Having said that, any deer with a bow is an accomplishment... if it's a buck you're going to be happy with, by all means let him have it... I'll be right there to congratulate you because I know it's not easy!

Oh, I almost forgot to tell you the most important part...... be lucky! 

Have a great season!


----------



## Hereiam_74 (Apr 13, 2007)

Man, you guys are lucky or very observant.

I've been sitting in the bush for quite a few days and haven't seen or heard anything. But I'll take your words for it. I'll try my antler rattling tomorrow and see what comes around, if any.

I did get a buck yesterday though, even if it's just a button,


----------



## DsrtRat (Mar 8, 2004)

Things seem to be fired up here. There are scrapes everywhere now and finally the bucks seem to be looking hard for does. I was able to bring this guy in with a Tink's #69 Doe in Heat scent drag last night. I dragged a stick with some doe urine on it leading past my stand. This guy came in following it with his nose to the ground. Poor bugger!
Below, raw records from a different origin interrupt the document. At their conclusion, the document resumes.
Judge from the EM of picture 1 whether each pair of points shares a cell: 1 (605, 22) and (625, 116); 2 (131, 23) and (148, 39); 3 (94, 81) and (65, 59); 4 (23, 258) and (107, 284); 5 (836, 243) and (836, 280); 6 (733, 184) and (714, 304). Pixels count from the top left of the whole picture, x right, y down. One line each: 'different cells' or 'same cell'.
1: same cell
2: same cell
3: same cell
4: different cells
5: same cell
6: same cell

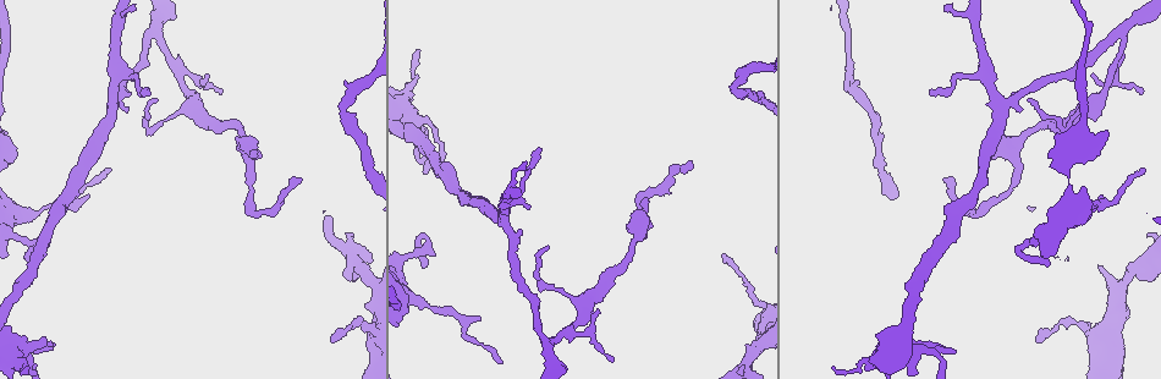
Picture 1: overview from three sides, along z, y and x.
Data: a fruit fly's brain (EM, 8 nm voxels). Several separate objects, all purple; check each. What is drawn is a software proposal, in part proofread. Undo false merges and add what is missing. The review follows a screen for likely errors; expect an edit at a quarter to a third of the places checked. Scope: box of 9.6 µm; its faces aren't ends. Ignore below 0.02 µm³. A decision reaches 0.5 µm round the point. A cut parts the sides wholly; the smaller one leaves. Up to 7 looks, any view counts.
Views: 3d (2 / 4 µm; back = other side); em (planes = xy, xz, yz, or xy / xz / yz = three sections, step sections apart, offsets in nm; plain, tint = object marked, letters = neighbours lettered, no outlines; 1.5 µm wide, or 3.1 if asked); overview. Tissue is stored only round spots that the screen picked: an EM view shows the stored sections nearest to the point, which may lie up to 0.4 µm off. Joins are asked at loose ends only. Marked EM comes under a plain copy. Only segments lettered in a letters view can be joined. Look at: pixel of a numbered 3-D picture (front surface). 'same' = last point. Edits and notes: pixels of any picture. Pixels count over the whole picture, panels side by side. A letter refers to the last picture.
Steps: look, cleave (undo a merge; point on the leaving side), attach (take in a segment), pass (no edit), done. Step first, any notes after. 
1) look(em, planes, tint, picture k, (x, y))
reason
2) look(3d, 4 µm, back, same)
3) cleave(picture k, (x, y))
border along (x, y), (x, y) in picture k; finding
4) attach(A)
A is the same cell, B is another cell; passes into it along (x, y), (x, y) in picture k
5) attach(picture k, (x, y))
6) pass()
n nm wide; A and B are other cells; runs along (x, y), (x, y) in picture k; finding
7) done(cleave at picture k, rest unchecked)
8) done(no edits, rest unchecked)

look(em, planes, letters, picture 1, (1038, 341))
tapers out

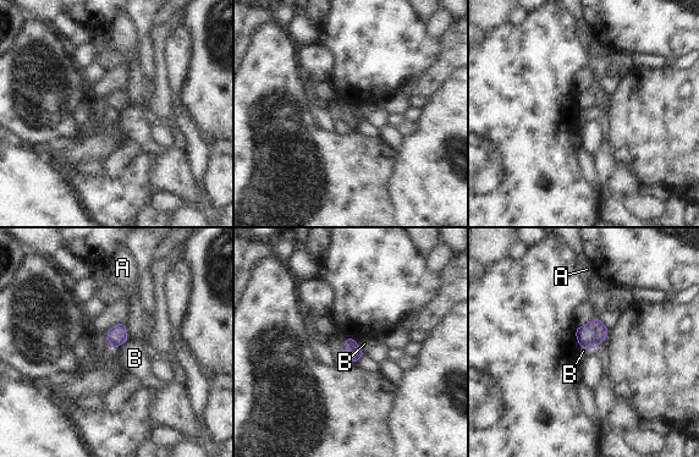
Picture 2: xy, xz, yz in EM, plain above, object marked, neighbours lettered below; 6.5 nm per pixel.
pass()
B touches over 130 nm; A and B are other cells; border along (128, 339), (113, 350) in picture 2; no lettered segment goes on from it

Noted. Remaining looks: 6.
look(em, planes, letters, picture 1, (255, 158))
an open end

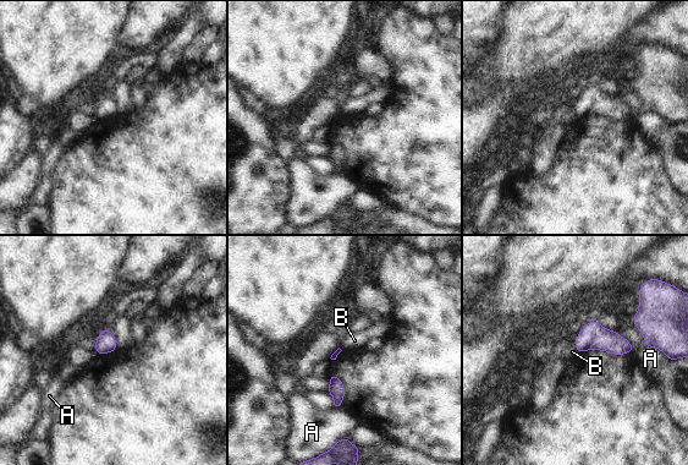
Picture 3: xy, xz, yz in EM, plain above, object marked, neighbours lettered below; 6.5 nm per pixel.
pass()
A and B are other cells; border along (574, 346), (577, 353) in picture 3; none of them fits

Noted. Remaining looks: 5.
look(em, planes, letters, picture 1, (424, 170))
tapers out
I saw his much bigger brother tonight in the headlights driving out of the field. Gonna spend some time trying to intercept him.


----------



## cath8r (Jan 17, 2003)

NICE DEER! Thats a near twin to a buck my buddy Randy shot 3 days ago.


----------



## DsrtRat (Mar 8, 2004)

Thanks Rob. The flash from the camera has bleached out some of the deer and the rack. In real life, that rack is a real nice dark chocolate color. I on that property last evening and saw one that looked like he had a rocking chair glued to his head! Hope to meet/meat him soon. MUHAHAHHA.


----------



## Hereiam_74 (Apr 13, 2007)

Ok, so when does the rut end for Southern Ontario?

I just want to know when I should stop spending money on Doe Urine, Buck Urine, and carrying my bleep, Primos Buck Roar, and antlers into the forest.

I had no luck at all with getting a decent size buck. During one of my many hunts I did see a large 8 point chasing two does. I tried the grunt and wheeze and the deer basically left me. Yah, I'm no good. Now I just hunt solely hoping to catch the buck off guard rather than using any sort of techniques to lure him in.


----------



## Hereiam_74 (Apr 13, 2007)

DsrtRat said:


> Things seem to be fired up here. There are scrapes everywhere now and finally the bucks seem to be looking hard for does. I was able to bring this guy in with a Tink's #69 Doe in Heat scent drag last night. I dragged a stick with some doe urine on it leading past my stand. This guy came in following it with his nose to the ground. Poor bugger!
> 
> I saw his much bigger brother tonight in the headlights driving out of the field. Gonna spend some time trying to intercept him.



Nice. Mind telling me where you hunt so I can join up with you in catching that guys bigger bro? :wink: Maybe I can do a drive for you or vice versa. Just kidding.


----------



## DsrtRat (Mar 8, 2004)

Get in line. I seem to be getting that request alot lately:wink:


----------